What the task asks →
Repeat the lines from the line with "conciertos solemnes por" to the line with "que cerró el" in the listing below, keeping both end lines and adding nothing.

Task data →
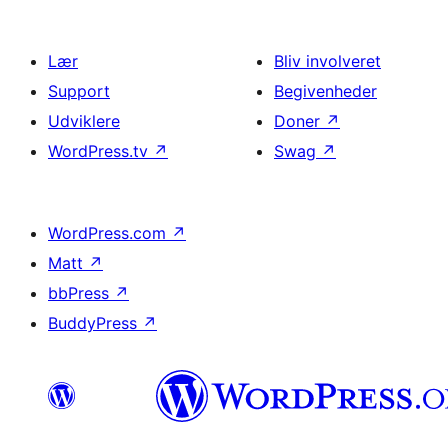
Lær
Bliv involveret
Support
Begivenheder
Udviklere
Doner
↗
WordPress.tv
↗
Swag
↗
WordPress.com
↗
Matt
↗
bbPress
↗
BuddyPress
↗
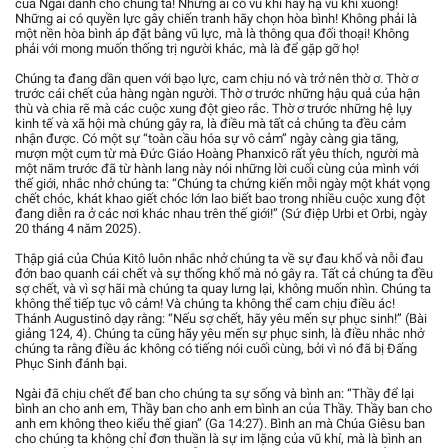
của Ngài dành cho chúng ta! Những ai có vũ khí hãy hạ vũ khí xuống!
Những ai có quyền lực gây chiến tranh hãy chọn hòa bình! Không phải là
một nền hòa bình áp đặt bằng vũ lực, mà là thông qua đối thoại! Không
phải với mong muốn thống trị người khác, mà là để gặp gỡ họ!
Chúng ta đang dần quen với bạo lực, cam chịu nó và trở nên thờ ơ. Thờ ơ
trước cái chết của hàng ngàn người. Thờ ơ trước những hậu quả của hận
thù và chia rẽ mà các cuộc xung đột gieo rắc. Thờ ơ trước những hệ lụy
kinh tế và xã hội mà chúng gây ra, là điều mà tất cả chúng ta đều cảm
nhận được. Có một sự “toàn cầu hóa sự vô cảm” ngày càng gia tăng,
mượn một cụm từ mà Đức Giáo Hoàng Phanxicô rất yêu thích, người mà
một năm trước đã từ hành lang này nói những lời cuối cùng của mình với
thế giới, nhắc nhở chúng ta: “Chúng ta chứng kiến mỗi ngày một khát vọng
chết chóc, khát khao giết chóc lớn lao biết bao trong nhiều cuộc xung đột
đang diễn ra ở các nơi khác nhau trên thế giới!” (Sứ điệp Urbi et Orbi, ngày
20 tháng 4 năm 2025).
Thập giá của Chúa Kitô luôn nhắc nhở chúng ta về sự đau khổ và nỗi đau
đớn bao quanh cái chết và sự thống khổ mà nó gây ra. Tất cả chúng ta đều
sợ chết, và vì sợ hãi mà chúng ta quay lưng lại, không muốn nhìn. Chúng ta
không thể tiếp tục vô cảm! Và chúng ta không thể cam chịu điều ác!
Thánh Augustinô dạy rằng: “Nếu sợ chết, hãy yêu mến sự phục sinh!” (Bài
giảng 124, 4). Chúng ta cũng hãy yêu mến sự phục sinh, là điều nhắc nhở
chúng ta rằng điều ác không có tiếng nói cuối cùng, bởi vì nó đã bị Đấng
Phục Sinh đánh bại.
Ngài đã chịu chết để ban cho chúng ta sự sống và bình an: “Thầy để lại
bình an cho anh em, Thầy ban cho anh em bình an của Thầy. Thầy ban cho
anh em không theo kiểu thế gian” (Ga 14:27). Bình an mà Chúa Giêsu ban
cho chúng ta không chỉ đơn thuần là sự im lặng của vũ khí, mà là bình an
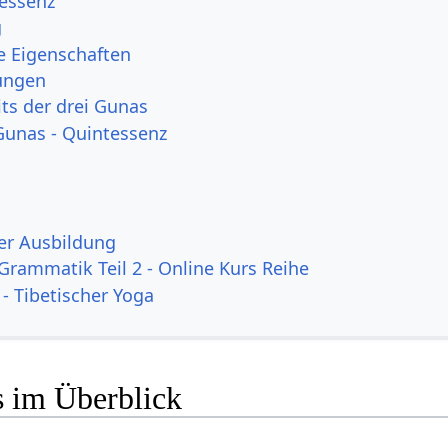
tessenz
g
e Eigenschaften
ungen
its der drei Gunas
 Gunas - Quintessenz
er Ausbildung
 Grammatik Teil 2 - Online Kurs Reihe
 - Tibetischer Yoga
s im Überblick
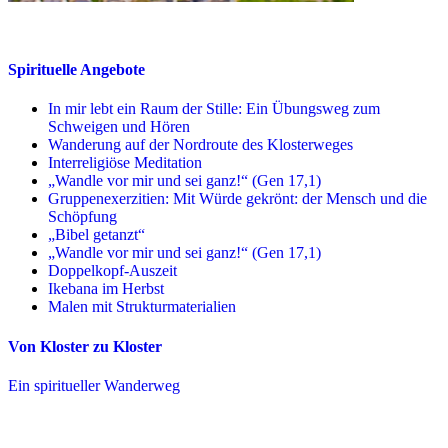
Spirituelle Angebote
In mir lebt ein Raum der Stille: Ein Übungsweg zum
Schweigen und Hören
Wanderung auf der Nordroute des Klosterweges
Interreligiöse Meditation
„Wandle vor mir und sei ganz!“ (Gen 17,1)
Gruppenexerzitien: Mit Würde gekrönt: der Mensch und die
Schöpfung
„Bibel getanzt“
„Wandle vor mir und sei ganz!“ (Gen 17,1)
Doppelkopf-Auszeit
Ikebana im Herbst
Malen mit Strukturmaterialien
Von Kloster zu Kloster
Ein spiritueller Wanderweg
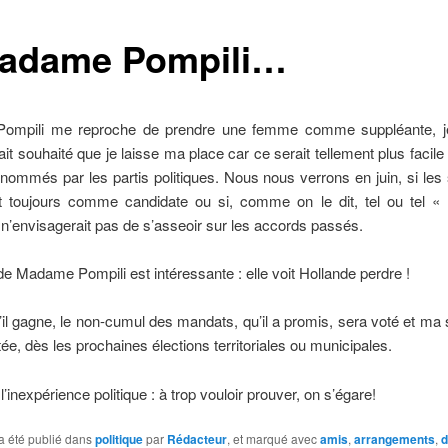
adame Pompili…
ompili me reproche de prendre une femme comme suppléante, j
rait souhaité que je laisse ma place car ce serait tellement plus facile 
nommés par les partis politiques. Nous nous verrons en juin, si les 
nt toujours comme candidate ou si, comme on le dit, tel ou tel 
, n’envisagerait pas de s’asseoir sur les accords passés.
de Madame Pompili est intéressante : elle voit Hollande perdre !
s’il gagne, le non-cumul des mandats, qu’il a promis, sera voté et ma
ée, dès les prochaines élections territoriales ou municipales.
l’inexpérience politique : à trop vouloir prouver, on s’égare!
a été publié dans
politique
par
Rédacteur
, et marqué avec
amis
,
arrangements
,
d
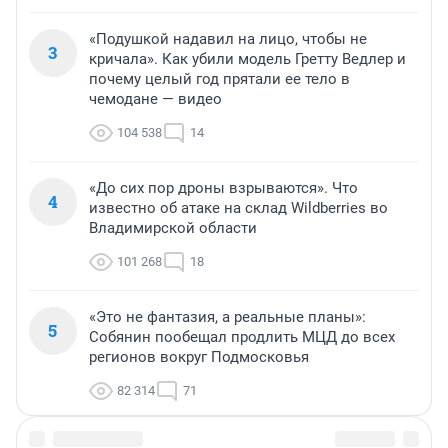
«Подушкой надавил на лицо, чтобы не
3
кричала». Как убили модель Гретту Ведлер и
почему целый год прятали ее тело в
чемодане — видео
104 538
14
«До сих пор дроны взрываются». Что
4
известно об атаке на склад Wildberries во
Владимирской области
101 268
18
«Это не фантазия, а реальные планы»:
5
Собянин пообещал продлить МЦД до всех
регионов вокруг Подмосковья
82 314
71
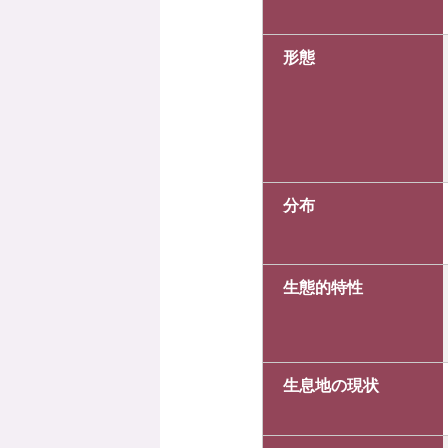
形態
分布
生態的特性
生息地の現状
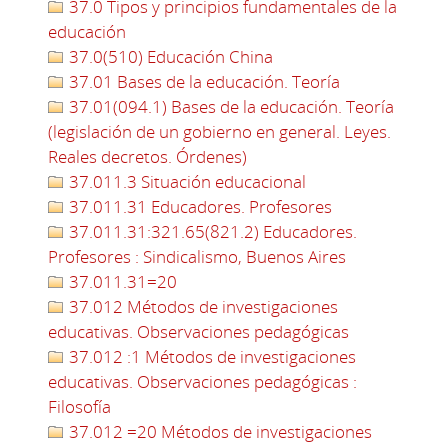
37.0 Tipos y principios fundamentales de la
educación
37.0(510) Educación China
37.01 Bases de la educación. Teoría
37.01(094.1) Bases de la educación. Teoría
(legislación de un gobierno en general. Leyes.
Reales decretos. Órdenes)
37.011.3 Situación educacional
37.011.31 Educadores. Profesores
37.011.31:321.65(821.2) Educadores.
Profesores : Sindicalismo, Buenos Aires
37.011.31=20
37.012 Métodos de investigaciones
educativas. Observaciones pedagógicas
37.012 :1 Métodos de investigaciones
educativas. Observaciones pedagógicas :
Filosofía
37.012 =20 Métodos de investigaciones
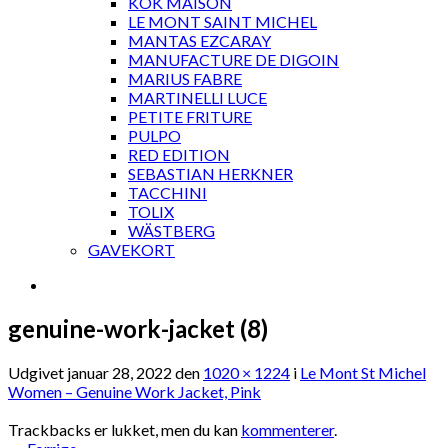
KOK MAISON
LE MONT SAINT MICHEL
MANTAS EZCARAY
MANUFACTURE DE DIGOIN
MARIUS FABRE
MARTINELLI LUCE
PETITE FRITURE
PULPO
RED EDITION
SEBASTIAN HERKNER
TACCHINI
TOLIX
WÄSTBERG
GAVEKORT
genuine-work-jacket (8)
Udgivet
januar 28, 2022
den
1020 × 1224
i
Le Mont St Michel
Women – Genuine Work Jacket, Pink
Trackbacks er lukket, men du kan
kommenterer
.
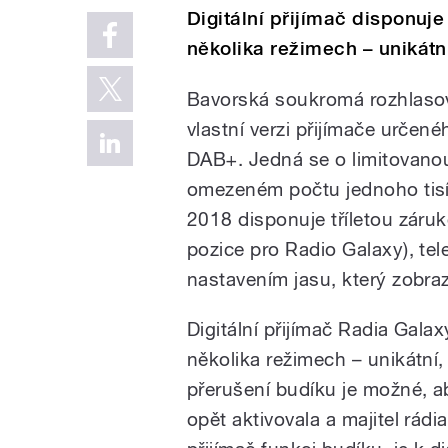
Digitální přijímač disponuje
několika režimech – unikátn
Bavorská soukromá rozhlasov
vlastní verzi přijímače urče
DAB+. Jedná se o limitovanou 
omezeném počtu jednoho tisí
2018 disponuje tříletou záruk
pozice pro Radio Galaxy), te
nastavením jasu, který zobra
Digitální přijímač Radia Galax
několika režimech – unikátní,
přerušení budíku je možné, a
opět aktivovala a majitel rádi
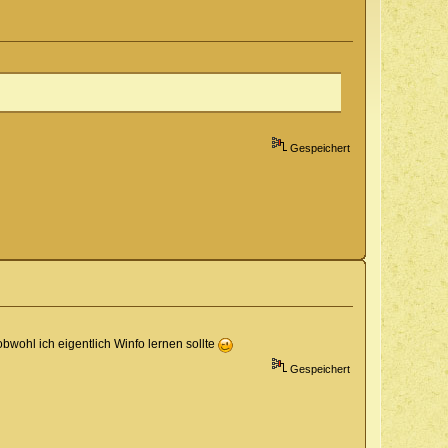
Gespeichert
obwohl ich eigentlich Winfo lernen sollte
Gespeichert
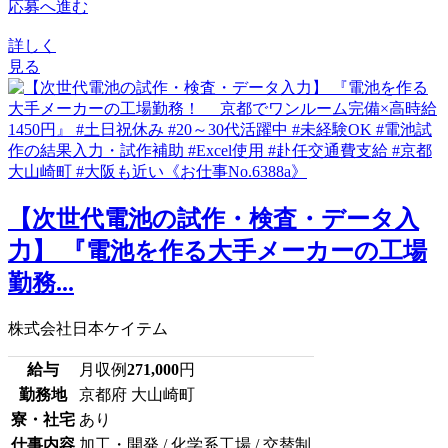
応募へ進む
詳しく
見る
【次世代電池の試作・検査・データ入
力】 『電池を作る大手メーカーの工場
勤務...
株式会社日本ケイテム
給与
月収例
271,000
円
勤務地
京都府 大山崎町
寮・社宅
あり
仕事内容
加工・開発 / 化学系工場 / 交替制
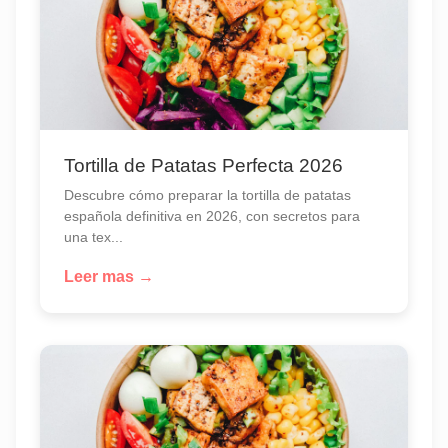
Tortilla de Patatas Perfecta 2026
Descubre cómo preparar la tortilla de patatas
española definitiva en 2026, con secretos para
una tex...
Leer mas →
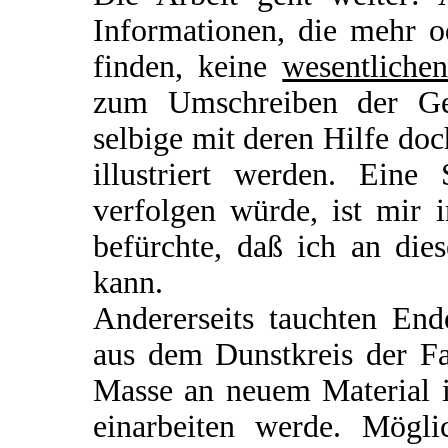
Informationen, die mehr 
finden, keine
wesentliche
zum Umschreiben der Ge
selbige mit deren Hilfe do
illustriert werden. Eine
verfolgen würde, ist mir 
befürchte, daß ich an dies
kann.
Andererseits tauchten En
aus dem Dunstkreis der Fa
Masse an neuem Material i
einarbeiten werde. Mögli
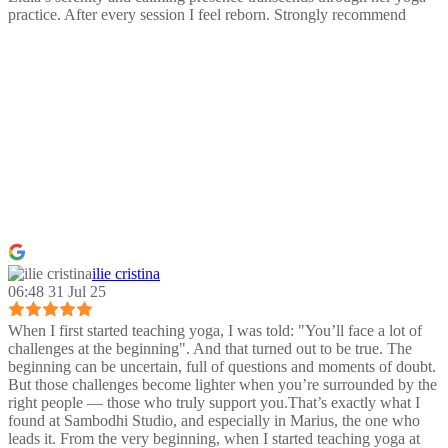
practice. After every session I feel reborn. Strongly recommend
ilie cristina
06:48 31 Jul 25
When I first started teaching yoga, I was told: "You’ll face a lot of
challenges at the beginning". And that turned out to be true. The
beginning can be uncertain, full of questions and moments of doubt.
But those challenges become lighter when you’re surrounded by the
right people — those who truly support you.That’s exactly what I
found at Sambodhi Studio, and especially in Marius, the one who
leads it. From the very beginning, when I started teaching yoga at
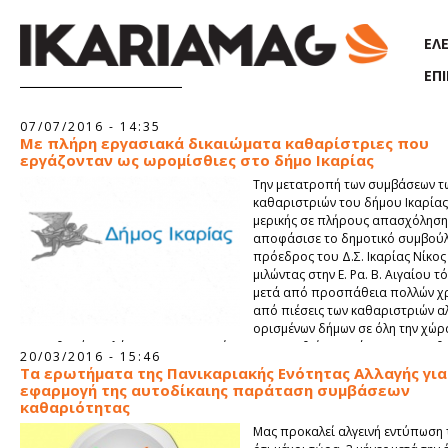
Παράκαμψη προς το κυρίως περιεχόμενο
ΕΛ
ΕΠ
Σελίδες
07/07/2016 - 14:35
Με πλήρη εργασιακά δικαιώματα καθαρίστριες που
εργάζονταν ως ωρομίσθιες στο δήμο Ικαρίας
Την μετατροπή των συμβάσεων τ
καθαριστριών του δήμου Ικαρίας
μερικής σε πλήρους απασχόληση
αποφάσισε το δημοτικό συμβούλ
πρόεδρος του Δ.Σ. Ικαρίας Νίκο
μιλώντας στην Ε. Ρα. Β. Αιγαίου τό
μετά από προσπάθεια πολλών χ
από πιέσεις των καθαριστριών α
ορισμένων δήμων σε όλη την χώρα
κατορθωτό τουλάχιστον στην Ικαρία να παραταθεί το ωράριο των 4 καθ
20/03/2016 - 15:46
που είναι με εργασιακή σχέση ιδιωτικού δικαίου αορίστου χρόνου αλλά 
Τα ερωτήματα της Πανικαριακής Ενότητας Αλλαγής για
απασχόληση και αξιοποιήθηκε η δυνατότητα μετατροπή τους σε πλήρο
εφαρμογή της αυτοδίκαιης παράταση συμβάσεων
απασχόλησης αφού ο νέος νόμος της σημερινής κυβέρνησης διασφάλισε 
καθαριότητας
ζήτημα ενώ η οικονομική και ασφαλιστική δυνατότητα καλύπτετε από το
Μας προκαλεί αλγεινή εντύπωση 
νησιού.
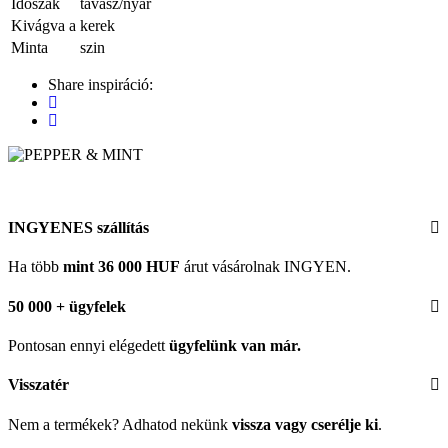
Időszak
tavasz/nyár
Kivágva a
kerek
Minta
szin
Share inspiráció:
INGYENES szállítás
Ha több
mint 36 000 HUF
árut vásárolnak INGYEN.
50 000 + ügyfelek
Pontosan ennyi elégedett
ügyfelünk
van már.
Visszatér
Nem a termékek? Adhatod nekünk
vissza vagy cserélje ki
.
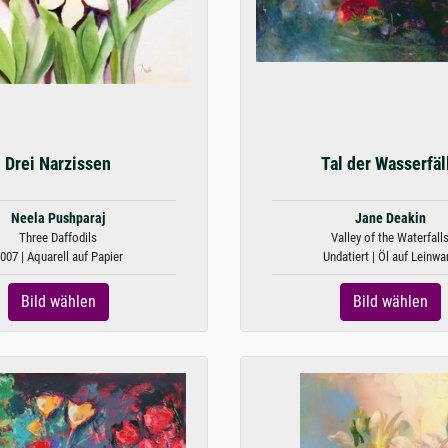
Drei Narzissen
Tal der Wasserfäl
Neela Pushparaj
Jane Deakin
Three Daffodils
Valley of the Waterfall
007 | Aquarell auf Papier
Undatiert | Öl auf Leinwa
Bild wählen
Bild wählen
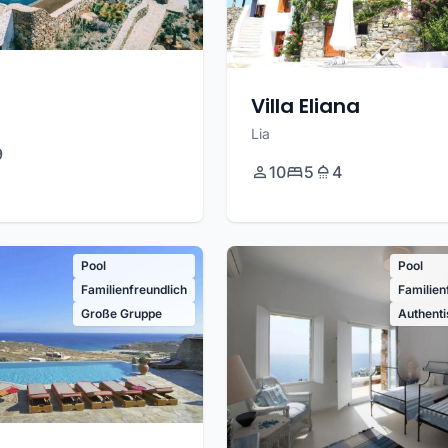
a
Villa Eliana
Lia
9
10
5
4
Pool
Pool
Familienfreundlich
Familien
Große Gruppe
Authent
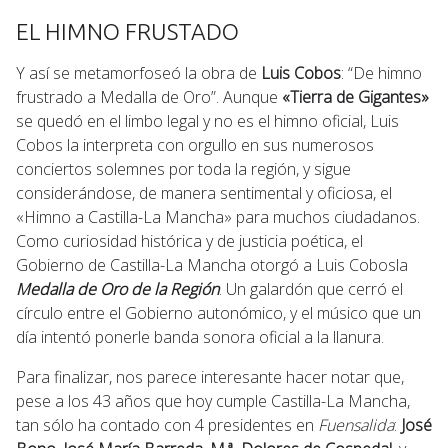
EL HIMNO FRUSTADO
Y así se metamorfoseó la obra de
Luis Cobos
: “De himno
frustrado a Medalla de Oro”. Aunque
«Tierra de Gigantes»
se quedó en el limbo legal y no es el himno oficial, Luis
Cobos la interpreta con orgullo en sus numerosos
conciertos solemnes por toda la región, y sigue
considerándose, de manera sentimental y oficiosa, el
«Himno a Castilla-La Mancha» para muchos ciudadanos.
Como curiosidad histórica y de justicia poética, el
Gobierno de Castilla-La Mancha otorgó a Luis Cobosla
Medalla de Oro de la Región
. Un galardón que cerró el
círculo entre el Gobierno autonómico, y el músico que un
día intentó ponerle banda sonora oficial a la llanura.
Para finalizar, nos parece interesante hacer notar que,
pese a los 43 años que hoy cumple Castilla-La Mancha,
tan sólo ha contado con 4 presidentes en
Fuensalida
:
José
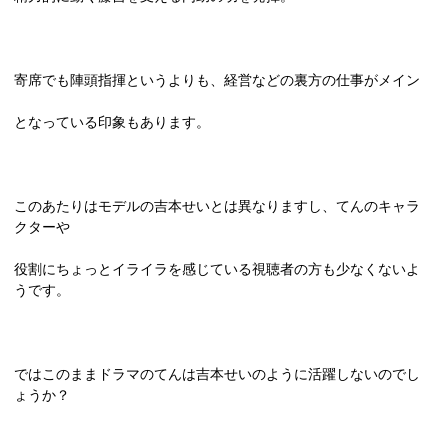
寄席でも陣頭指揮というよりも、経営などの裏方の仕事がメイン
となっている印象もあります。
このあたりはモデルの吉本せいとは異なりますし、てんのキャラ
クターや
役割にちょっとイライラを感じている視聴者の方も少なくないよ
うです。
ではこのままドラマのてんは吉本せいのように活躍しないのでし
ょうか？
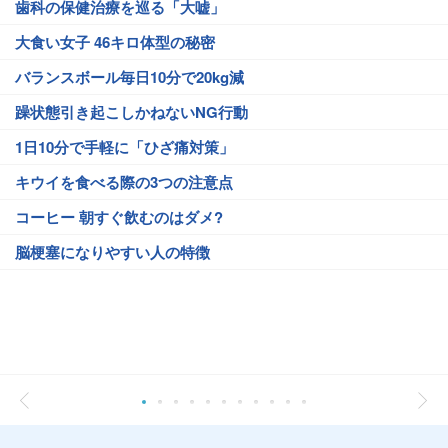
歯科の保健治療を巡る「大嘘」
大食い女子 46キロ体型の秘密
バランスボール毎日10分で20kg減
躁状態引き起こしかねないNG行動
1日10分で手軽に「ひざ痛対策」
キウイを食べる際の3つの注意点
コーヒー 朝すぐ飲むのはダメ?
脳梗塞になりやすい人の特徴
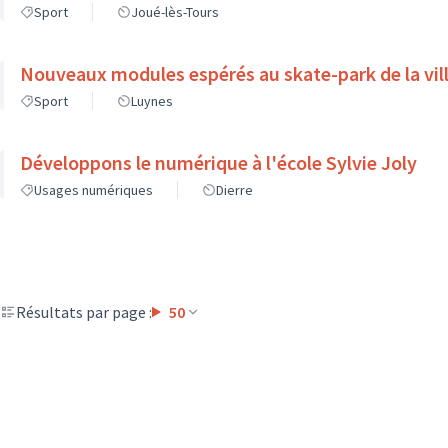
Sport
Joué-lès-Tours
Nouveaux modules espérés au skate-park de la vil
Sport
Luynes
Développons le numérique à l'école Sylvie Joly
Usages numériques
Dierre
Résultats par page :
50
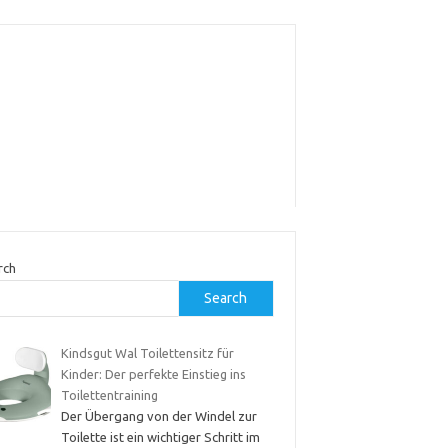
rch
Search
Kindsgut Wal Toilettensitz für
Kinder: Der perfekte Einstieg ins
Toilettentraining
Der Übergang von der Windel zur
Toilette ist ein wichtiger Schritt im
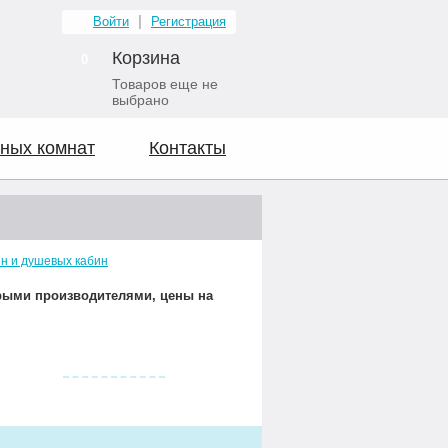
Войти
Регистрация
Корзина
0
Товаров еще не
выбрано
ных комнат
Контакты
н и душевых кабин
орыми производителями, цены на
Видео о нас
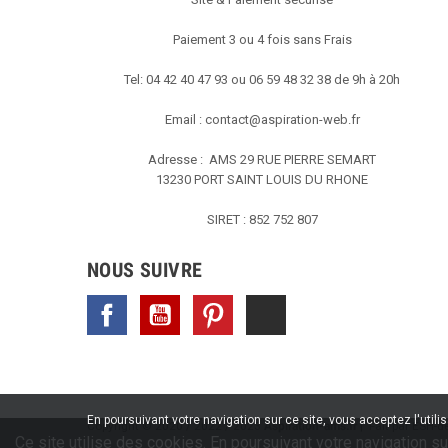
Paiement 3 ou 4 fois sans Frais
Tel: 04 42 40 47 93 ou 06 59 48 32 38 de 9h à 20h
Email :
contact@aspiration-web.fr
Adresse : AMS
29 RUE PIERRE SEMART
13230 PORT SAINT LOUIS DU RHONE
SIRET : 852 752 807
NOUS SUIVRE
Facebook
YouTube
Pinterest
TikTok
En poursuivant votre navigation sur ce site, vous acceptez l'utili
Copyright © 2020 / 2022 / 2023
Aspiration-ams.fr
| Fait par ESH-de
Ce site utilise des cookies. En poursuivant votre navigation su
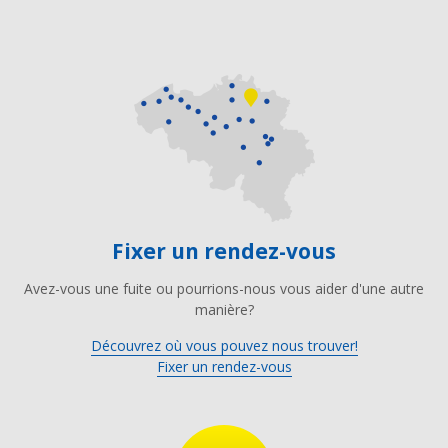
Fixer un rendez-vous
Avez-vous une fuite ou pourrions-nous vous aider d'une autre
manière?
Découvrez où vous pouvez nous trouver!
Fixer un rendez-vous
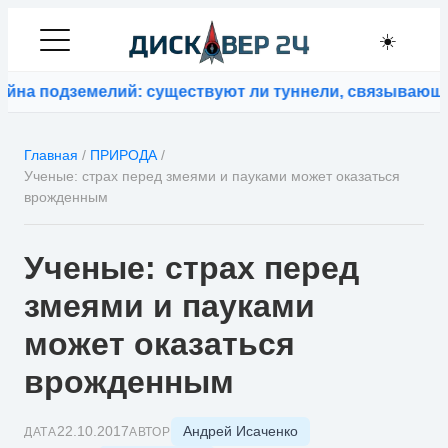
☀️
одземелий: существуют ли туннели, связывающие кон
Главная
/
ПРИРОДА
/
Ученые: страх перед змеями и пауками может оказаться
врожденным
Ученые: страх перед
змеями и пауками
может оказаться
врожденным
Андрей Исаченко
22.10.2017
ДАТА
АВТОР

Solution for this exercise →
conciertos solemnes por toda la región, y sigue
considerándose, de manera sentimental y oficiosa, el
«Himno a Castilla-La Mancha» para muchos ciudadanos.
Como curiosidad histórica y de justicia poética, el
Gobierno de Castilla-La Mancha otorgó a Luis Cobosla
Medalla de Oro de la Región
. Un galardón que cerró el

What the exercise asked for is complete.